A lo largo de los episodios, desfilan ante ese espectador, mostrados sin desbordes, énfasis ni estridencias, los peores aspectos de la condición humana, desde el miedo y el odio primigenios hasta formas más recientes como el ansia mediática y la cobardía enmascarada tras el nombre de corrección política, pasando por las tradicionales: el engaño, el cinismo y la crueldad. Y a las miserias éticas se suman las físicas: debilidad, enfermedad y decrepitud.
Puestos a establecer similitudes con el cine negro, encontramos en el protagonista esa ambigüedad propia de personajes como el Philip Raven encarnado por Alan Ladd en This gun for hire, de Frank Tuttle, o el Dixon Steele personificado por Humphrey Bogart en En un lugar solitario, de Nicholas Ray, o el Harry Lime interpretado por Orson Welles en El tercer hombre, de Carol Reed.
Precisamente Welles, en 1948, dirigió y protagonizó The stranger, cuyo guion, atribuido a John Huston, ubica a un criminal de guerra nazi oculto en el pequeño pueblo de Harper, Connecticut, donde lleva una vida normal, se desempeña como profesor de historia y está próximo a casarse con la hija de un magistrado local.
Muchos descalificaron a la historia por inverosímil; no lo pareció tanto en 1960, cuando miembros del Mossad encontraron y capturaron a Adolf Eichmann, que residía tranquilamente en nuestro país, donde también habían obtenido refugio y amparo, entre otros criminales de guerra nazis, Josef Mengele, Erich Priebke, Walter Kutschmann y Ante Pavelic.
Al año siguiente, Stanley Kramer filmó Juicio en Nuremberg, donde el diálogo final entre el juez Dan Haywood y el abogado Hans Rolfe (encarnados, respectivamente, por el gran Spencer Tracy y Maximilian Schell) anticipa, en cierto modo, el último episodio de El diablo de al lado, titulado justamente La vuelta de tuerca final, que resuelve y contiene toda la historia, y en el que los demás episodios convergen y terminan por ensamblarse como las teselas de un mosaico para formar una imagen sórdidamente realista.
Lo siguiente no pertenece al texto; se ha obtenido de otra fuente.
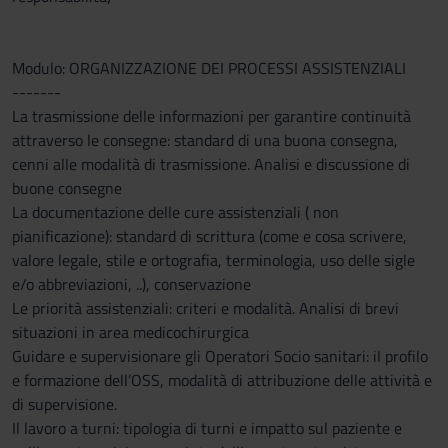
Modulo: ORGANIZZAZIONE DEI PROCESSI ASSISTENZIALI
-------
La trasmissione delle informazioni per garantire continuità
attraverso le consegne: standard di una buona consegna,
cenni alle modalità di trasmissione. Analisi e discussione di
buone consegne
La documentazione delle cure assistenziali ( non
pianificazione): standard di scrittura (come e cosa scrivere,
valore legale, stile e ortografia, terminologia, uso delle sigle
e/o abbreviazioni, ..), conservazione
Le priorità assistenziali: criteri e modalità. Analisi di brevi
situazioni in area medicochirurgica
Guidare e supervisionare gli Operatori Socio sanitari: il profilo
e formazione dell’OSS, modalità di attribuzione delle attività e
di supervisione.
Il lavoro a turni: tipologia di turni e impatto sul paziente e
Un final que no tiene nada de grandioso, y que por verdadero e irremediable no resulta menos desolador.
Porque lo cierto es que en un espacio y tiempo determinados un sector de la humanidad concibió, elaboró y puso en práctica un sistema para torturar y asesinar a otro sector, y gran parte de esos crímenes quedaron impunes merced a la complicidad, la conveniencia política, a la negación, al olvido o simplemente al paso del tiempo.
Acaso nos ayude recordar que en la Argentina hubo un presidente que en 1983 ordenó que, por primera vez en la historia mundial, los aún poderosos autores de crímenes de lesa humanidad fueran juzgados en el país en que los cometieron, por jueces del país y según las leyes vigentes en el país. Y mal que le pese al diablo, esto también es cierto.